The bus to Manali travels for hours on end, from 23 to 9. We had a sleeper bus with double beds, I and Marlene and boys, Joris, Torben and Steven. It came obvious that we were ripped off as we paid much more for the tickets than other trainees week earlier. That was annoying. So, we reached Manali at 9 in the morning with a little sleep in a bumpy bus ride but what saved the weekend was the clear weather. It was not raining at all although it was predicted bad weather in the forecast for that weekend. There was a roadblock to Manali on that week and due to that, we hesitated  travelling there.

Straight away, we booked hotel rooms in old Manali, which were cheaper than ever (rs.100/person) and had breakfast at the same place. It is off-season in Himalayas as it is monsoon, raining a lot so there were only few tourists around and hotels were almost empty. 

After compulsory shopping tour, we visited two temples, one with a nice hot spring where men bathe, and where Torben had to go also. We watched them trying to swim in the very hot water. Other temple was the other side of the town where we took a rickshaw. The place was very beautiful with spacious yards and locals selling souvenirs. There was all kind of attractions for tourists e.g. white angora rabbits to hold in your arms and riding a Jak. It cost a little but was worth it definitely.

On Sunday, we had a jeep ride to the mountain road, which goes to Leh. Leh-Manali highway crosses some of the highest mountains passes in the world, including Rohtand La, and it is only open between June and mid-September when the snow is cleared from the road. We stopped 4000m high, where air was so thin that it makes you dizzy. The high altitudes and oxygen-rarefied air make travels experience mountain sickness. The road is according the information I got, the second highest motorable road in the world.
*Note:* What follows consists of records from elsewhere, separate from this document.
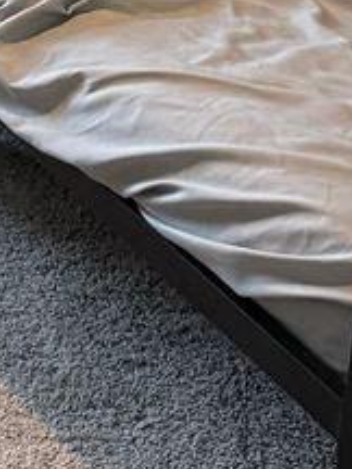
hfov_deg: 7.7
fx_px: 2318
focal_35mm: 171
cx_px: -634
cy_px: -391
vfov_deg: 10.8
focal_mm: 6.76
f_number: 1.78
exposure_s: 1/60
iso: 200
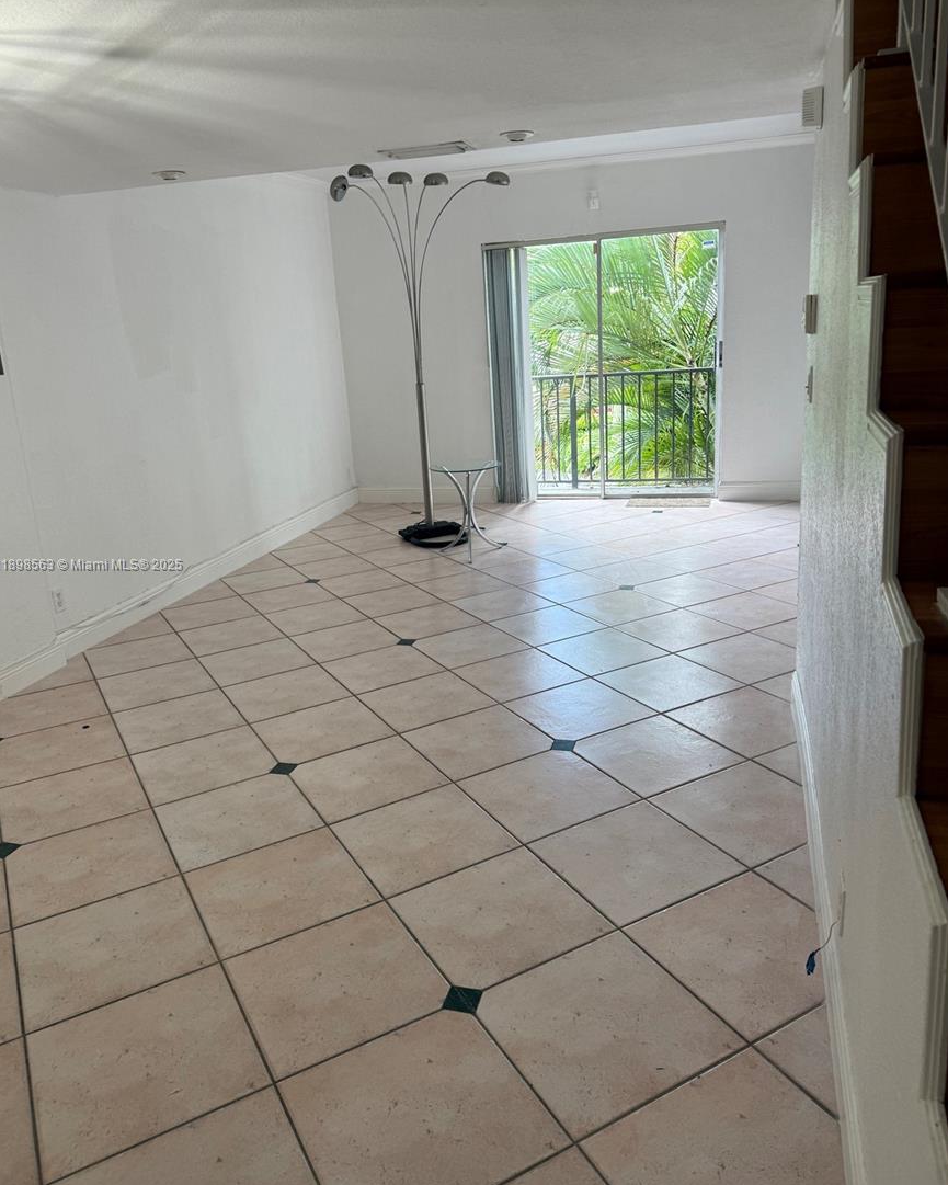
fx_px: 912
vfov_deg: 66.0
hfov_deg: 54.9
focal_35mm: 26
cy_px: 566
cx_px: 475
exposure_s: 1/120
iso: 100
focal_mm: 6.76
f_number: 1.78
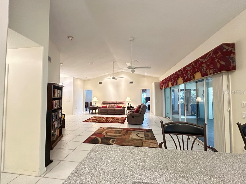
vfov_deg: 85.7
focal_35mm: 14
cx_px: 123
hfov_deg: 102.1
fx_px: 99
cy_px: 92
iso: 1250
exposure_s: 1/60
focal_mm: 2.22
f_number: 2.2
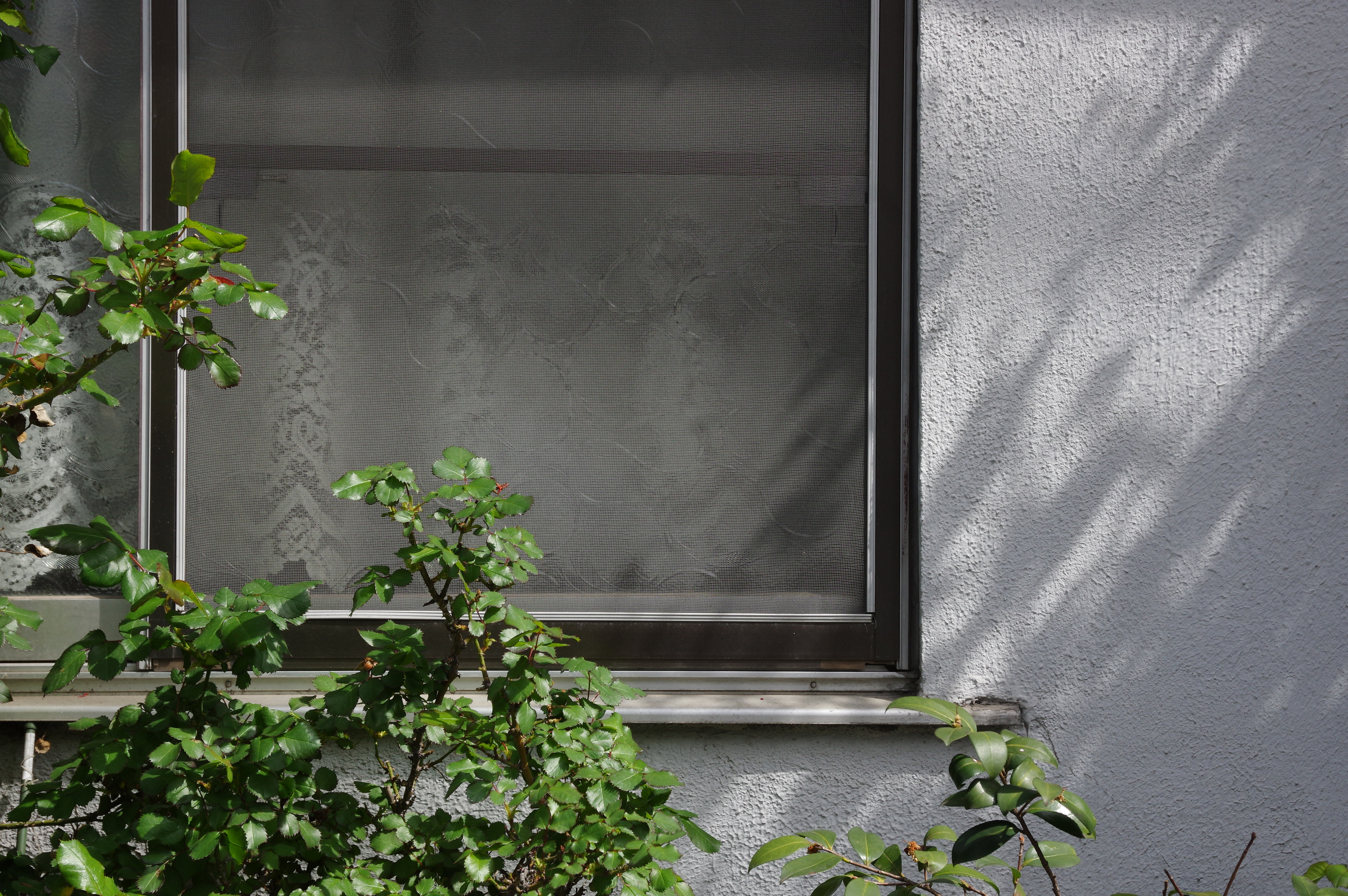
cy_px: 448
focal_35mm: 72
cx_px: 674
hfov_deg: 28.1
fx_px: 2694
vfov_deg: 18.9
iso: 400
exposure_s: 1/320
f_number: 10
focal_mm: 48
Up there we wore all clothes we had and it was freezing cold. Leh is a small town north from Manali. Leh would be worth visiting but because of my lack of time and less effort going there I must skip it, unfortunately. However, it is said to be the most beautiful town in Himalayas, the route there is the hardest for road to be narrow, and condition is bad. We were stuck on that road to Rohtang La and waited an hour because of mudslide blocked the road after the rain and thus big trucks going to Leh with heavy loads of stuff were not able to go through it. Passing by cars on narrow rocky road was scary as we were very high up in the mountains. The view was amazing and we had a chance to see very beautiful landscapes after the clouds vanished for a while. Luckily, it wasn't raining because then the view would have been misty without even a glimpse of the mountains.

At the end, we had dinner in Chinese restaurant and headed to the bus station. It was a great trip and slept too little. I bought some clothes, a bag and shawls, as they were cheaper than in Chandigarh. In addition, we had a very tasteful experience in one of the rastaurants, which had very good food served beautifully, and with good customer service. Prices were around rs.200-300 (4-5e) which is expensive in Indian standards. The best thing what happened was when we wanted to taste dessert before ordering any, we had a slice of it to taste which was enough for everyone to have a share. Still, we ordered more dessert as the food was delicious. We showed our gratitude when leaving and complimented on the food.

After Manali there were days off since no children had to go to school, it was brothers' day. I had time to recharge my batteries (sleep), do some laundry and recover from the weekend.